▸ TASK: Each entry is to be reproduced verbatim, and images are to be omitted.
-- INFORMATION SUPPLIED follows --
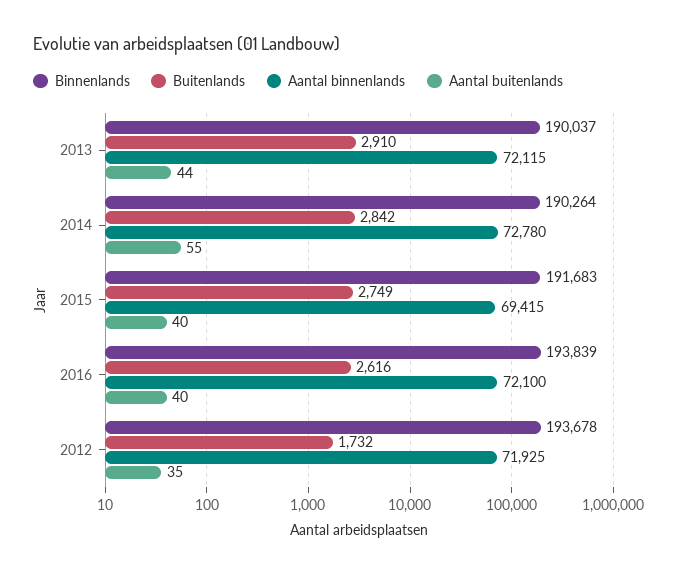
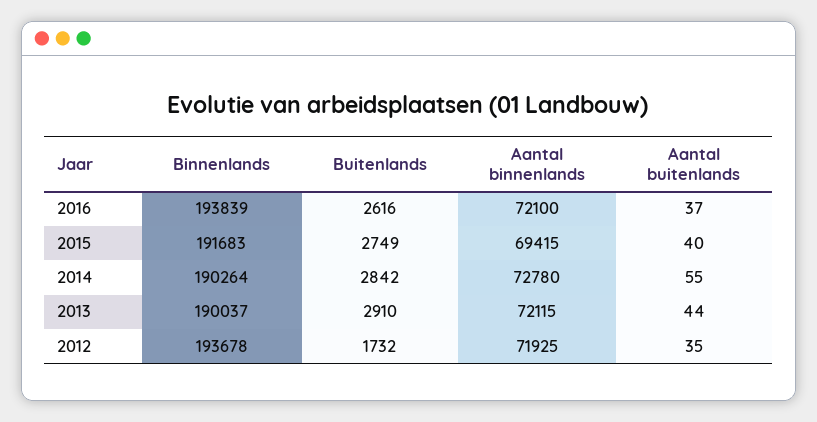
  {
    "Binnenlands": {
      "2013": 190037,
      "2014": 190264,
      "2015": 191683,
      "2016": 193839,
      "2012": 193678
    },
    "Buitenlands": {
      "2013": 2910,
      "2014": 2842,
      "2015": 2749,
      "2016": 2616,
      "2012": 1732
    },
    "Aantal binnenlands": {
      "2013": 72115,
      "2014": 72780,
      "2015": 69415,
      "2016": 72100,
      "2012": 71925
    },
    "Aantal buitenlands": {
      "2013": 44,
      "2014": 55,
      "2015": 40,
-     "2016": 40,
+     "2016": 37,
      "2012": 35
    }
  }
-- INFORMATION SUPPLIED concluded --
▸ FINISHED EXERCISE:
  {
    "Binnenlands": {
      "2013": 190037,
      "2014": 190264,
      "2015": 191683,
      "2016": 193839,
      "2012": 193678
    },
    "Buitenlands": {
      "2013": 2910,
      "2014": 2842,
      "2015": 2749,
      "2016": 2616,
      "2012": 1732
    },
    "Aantal binnenlands": {
      "2013": 72115,
      "2014": 72780,
      "2015": 69415,
      "2016": 72100,
      "2012": 71925
    },
    "Aantal buitenlands": {
      "2013": 44,
      "2014": 55,
      "2015": 40,
-     "2016": 40,
+     "2016": 37,
      "2012": 35
    }
  }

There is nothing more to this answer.